=== Given passage ===

::::

Among the preeminent point-of-care content providers, Health Monitor Network is one of the few that has its feet planted in both the digital and print worlds. We checked in with HMN VP, editor-in-chief Maria Lissandrello to get her take on how the company manages to straddle that line.
(This transcript has been condensed and edited for clarity.)
On the company’s digital exam room posters
“The visual aspect right at the immediate point of care makes the information much more tangible. It’s easier for patients to understand and interpret. Patients are really engaging with them, but so are physicians. They rely on the screens for the wealth of tools and diagrams, which facilitate explaining conditions to patients.
“Because the tools and diagrams are easy to access and beautifully rendered, they become an indispensable tool for physicians when they get used to having them in their offices. Doctors can actually write on the digital poster – they can circle the area of the leg where somebody might have deep vein thrombosis. It further personalizes the conversation with the patient. And at the same time, the posters complement our print products.”
On the enduring appeal of point-of-care print
“Our condition guides are still powerful. Patients really rely on them. They have that takeaway appeal: patients can take them home, share them with their families, turn to them as resources.”
On HMN’s shift from broadly focused magazines to condition-specific guides
“This is my tenth year here and when I got here we used to publish a lot of bimonthly magazines. That has shifted to the point where they’re pretty much gone and instead we’re focusing on single-condition patient guides. It’s partly because clients are finding they’re more targeted and effective. They don’t want to share space with other clients [from other condition areas].
“The guides are a much more focused product and the ROI that clients are experiencing with them is pretty significant. Marketers are very pleased with the results they’re seeing here, versus being part of a broader product.”
On the key to modulating appeals to its audiences
“We try to take a very personal approach. One of the main ways we do that is by featuring real people with the condition we’re discussing. It’s kind of a feat to find people who are willing to open up about certain conditions, not all of which are sexy to go public with or discuss. It helps other people overcome any shame or embarrassment they may have.
“Readers write us directly asking for more information – maybe about a particular treatment one of our patients has discussed: ‘Oh, what was that?’ The strategy is to be humanistic and compassionate, especially when compared to some other products that come across as informational, yeah, but maybe impersonal. You can go to the Mayo Clinic site or WebMD and get basic condition information, but we really bring it to life.”

::::

=== Dataset excerpts ===
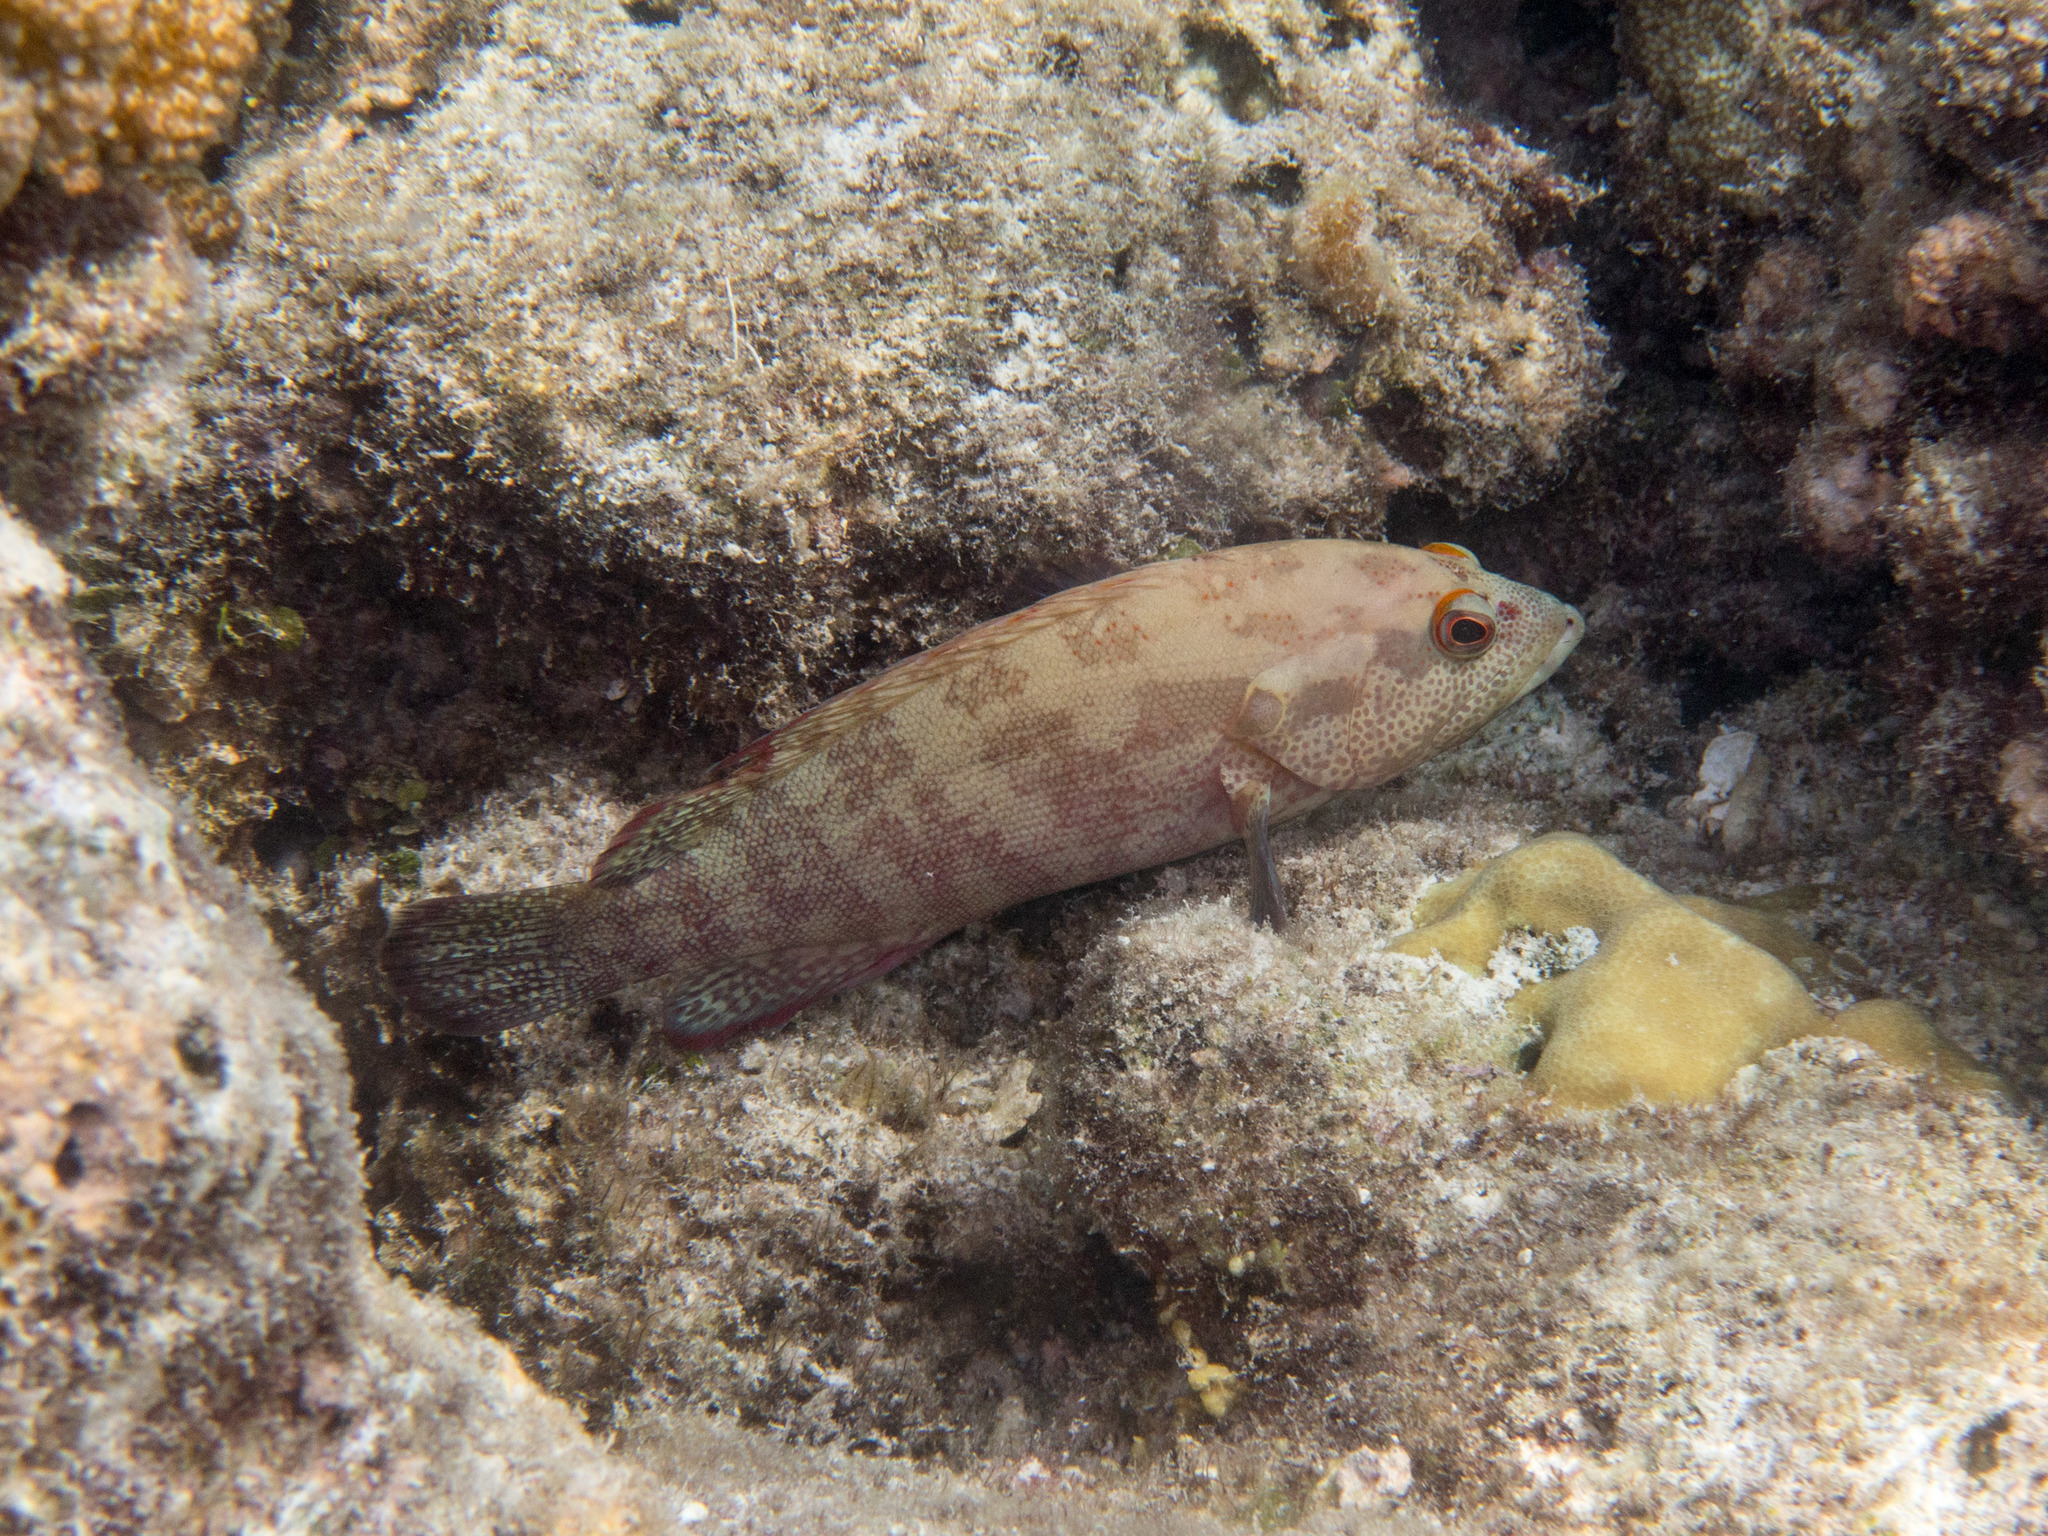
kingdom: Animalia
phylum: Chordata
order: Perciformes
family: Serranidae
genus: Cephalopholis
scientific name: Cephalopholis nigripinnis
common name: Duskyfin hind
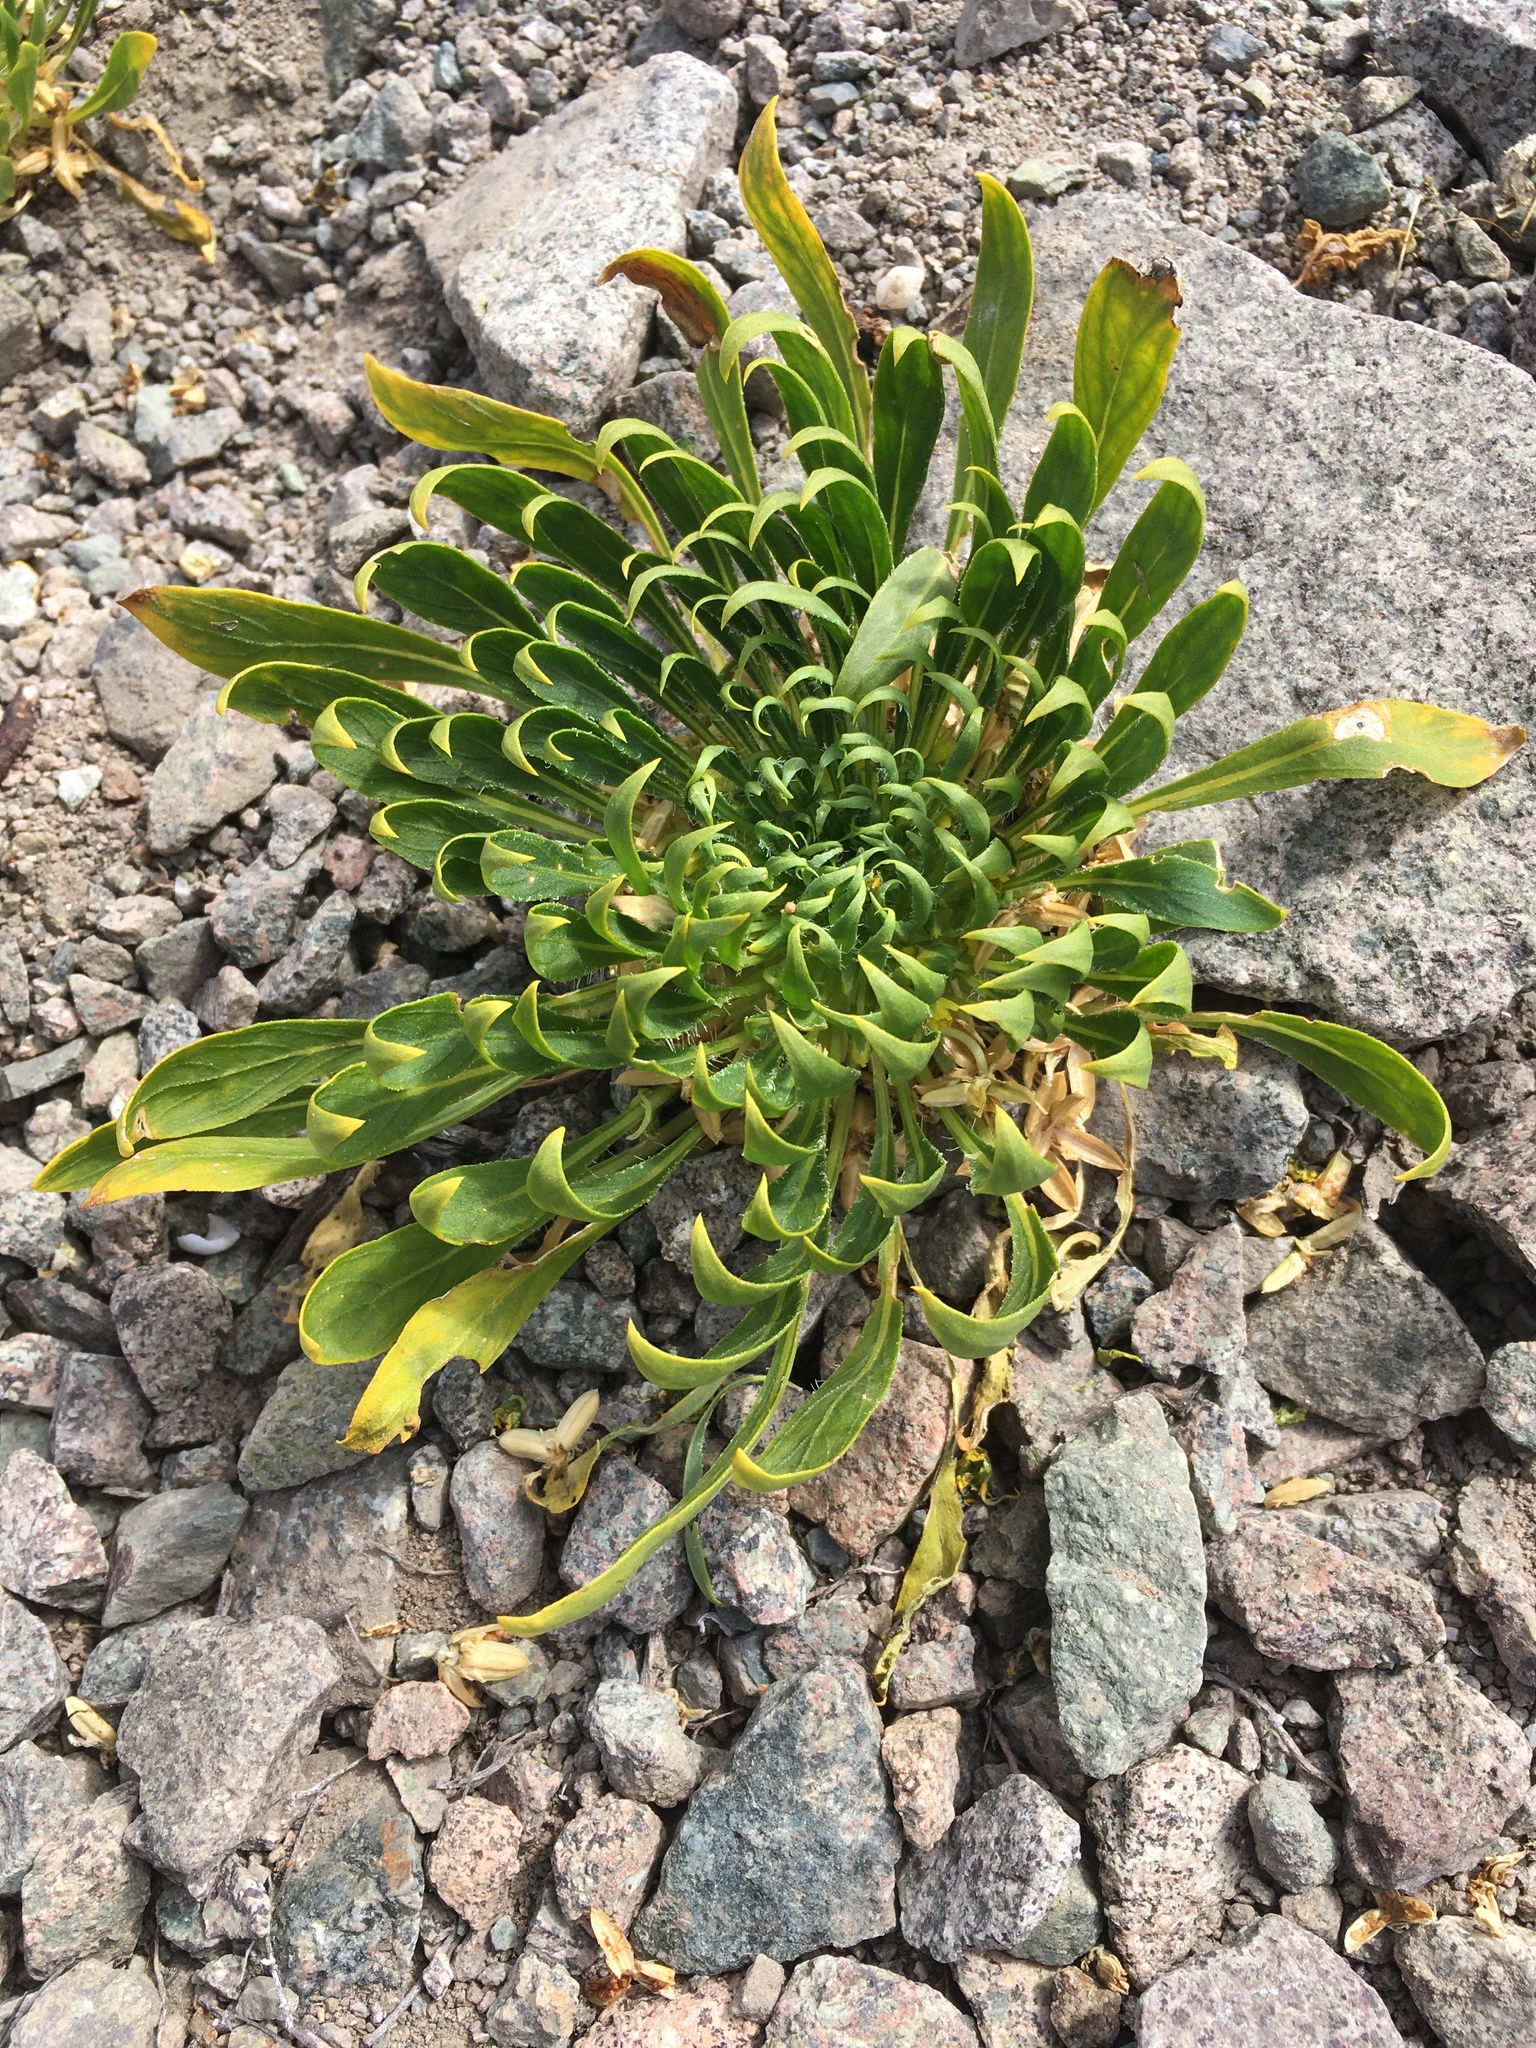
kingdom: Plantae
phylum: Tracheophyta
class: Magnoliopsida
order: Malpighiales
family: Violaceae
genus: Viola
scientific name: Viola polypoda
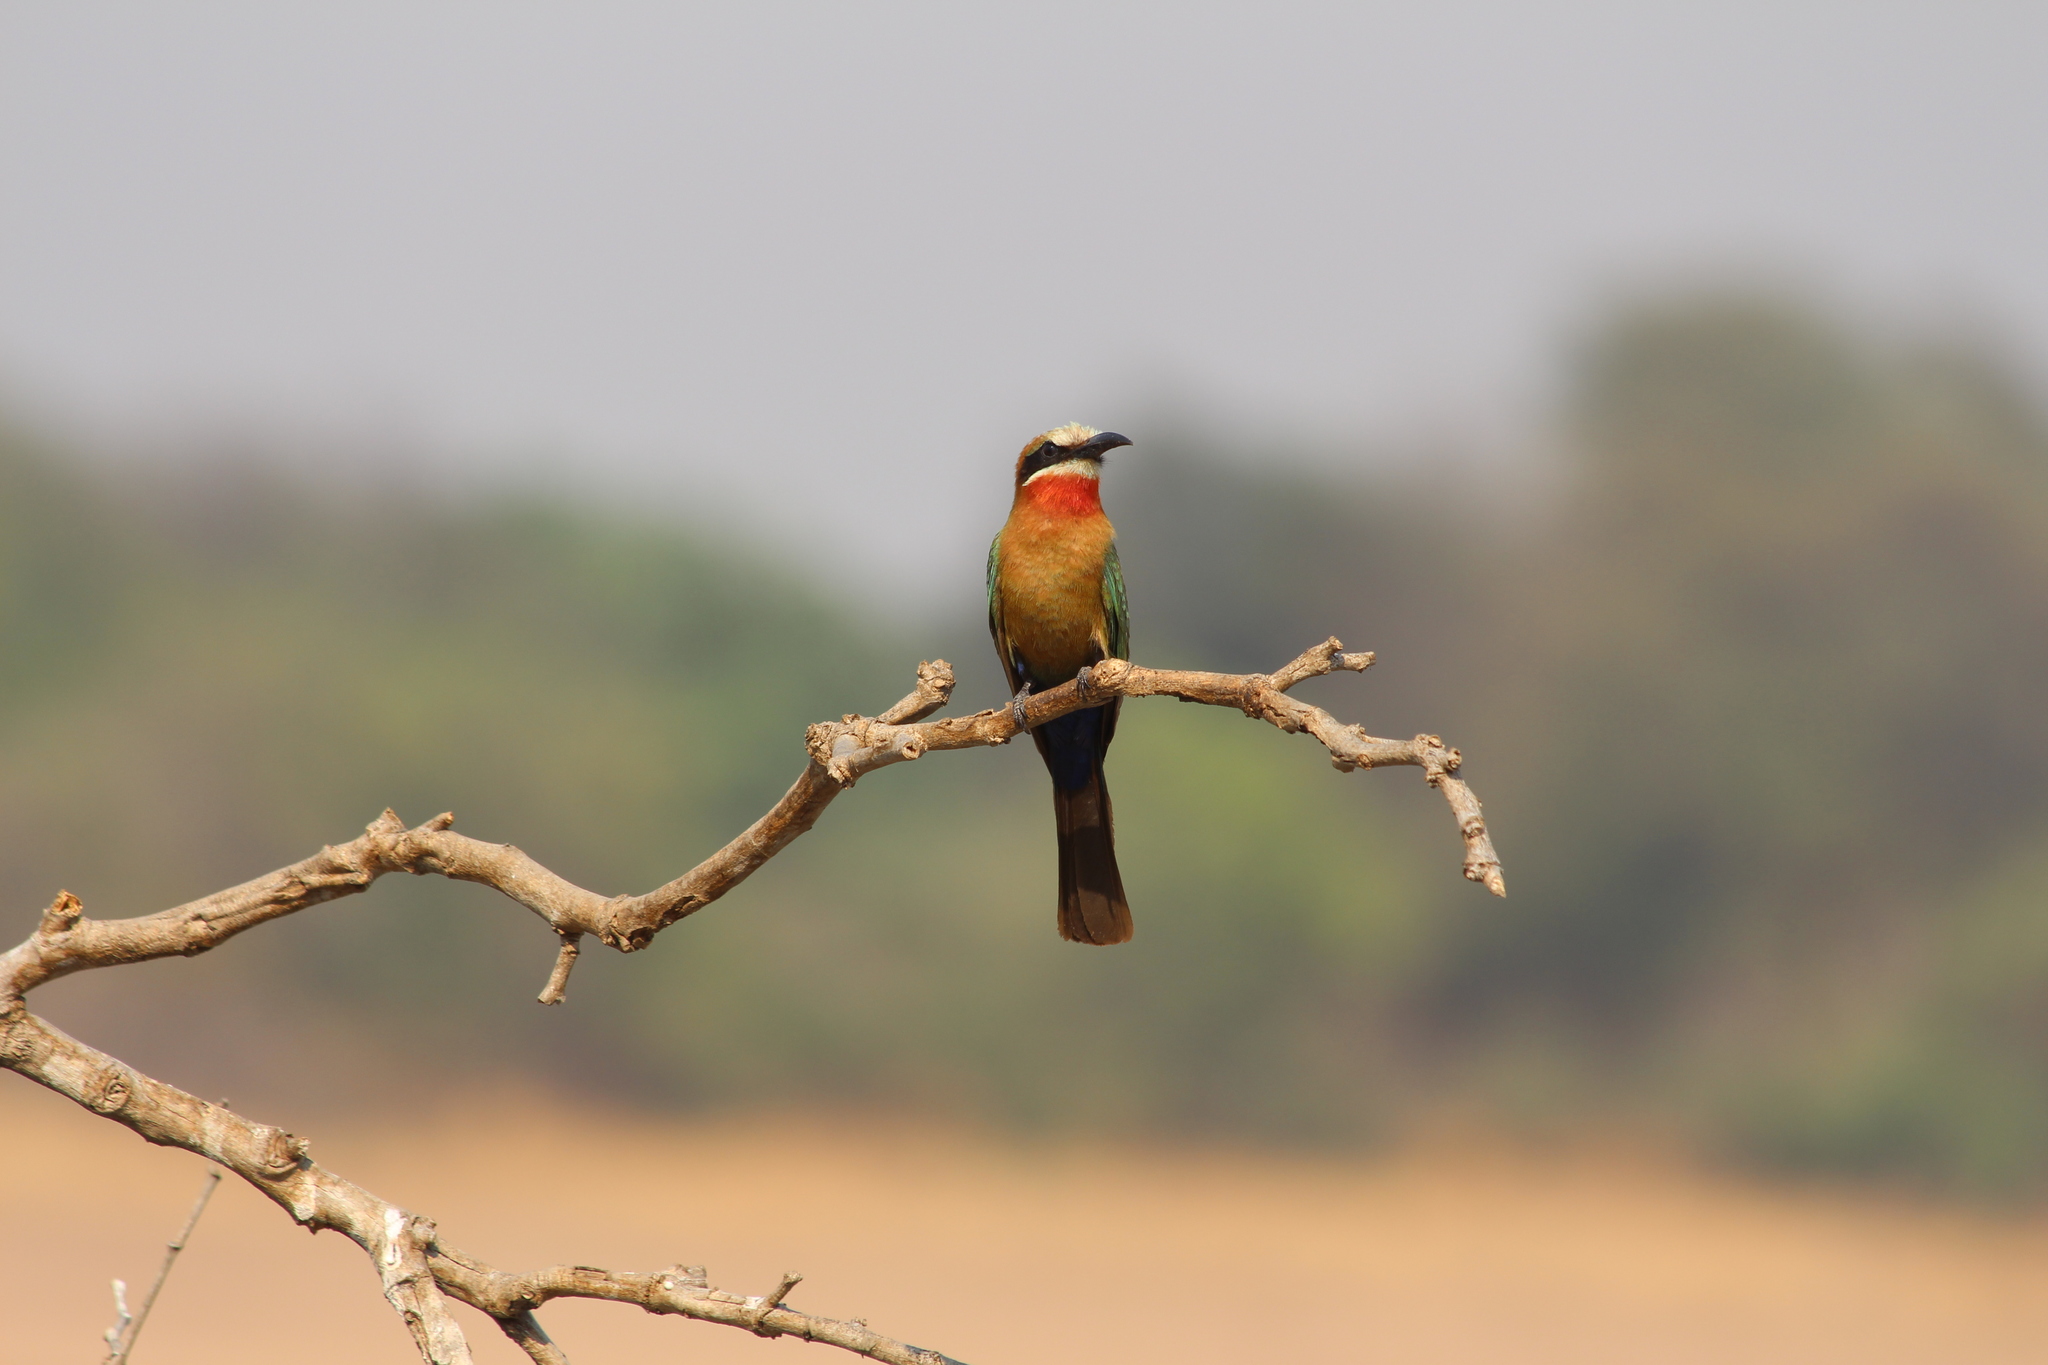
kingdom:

::::

=== Problem description ===
Pick up the interview with Health Monitor Network's editor-in-chief after its final paragraph and keep it going.

=== Reply to the exercise ===
On putting the “humanistic and compassionate” approach into practice
“One condition that’s newer for us is PBA – pseudobulbar affect, which is episodes of exaggerated laughter or crying. It usually happens as a result of a larger neurological condition, like a stroke or MS or traumatic brain injury. It’s embarrassing, it’s public and it causes people to want to withdraw, and until recently there was no treatment. If you have MS or ALS, which is already difficult, and then you add this on top of it – it’s depressing. It’s debilitating.
“Now that there’s a treatment that’s effective, we’ve highlighted many stories of people with PBA who were isolated or depressed. Now they’re back out in public; some of them are back at work. We feel like we’re doing a service for readers, getting information out there that should be out there.”
On how content specifically tailored to the point-of-care environment can compete with smart phones
“Our guides are specific. If I’m in the doctor’s office and I happen to have Parkinson’s disease, and there’s a guide sitting on a table or in the rack – and it’s identified as Parkinson’s disease and there’s a vibrant person on the cover – there’s no way I’m not picking it up.
“You’re basically spoon-feeding information to the reader. They may want to research something on their smart phone, but it’s something we’re dangling. It’s low-hanging fruit for the patient. There’s no way they’re not going to want to pick it up.”
On the continued importance of allying with experts
“We always want to have medical reviewers for our products. The KOLs we work with come from Harvard and Johns Hopkins and the Cleveland Clinic, and they’ll work with us over and over again. In many instances, they’re the people who are working on guidelines and on clinical trials. They’re not just neighborhood doctors; they’re very high-caliber.”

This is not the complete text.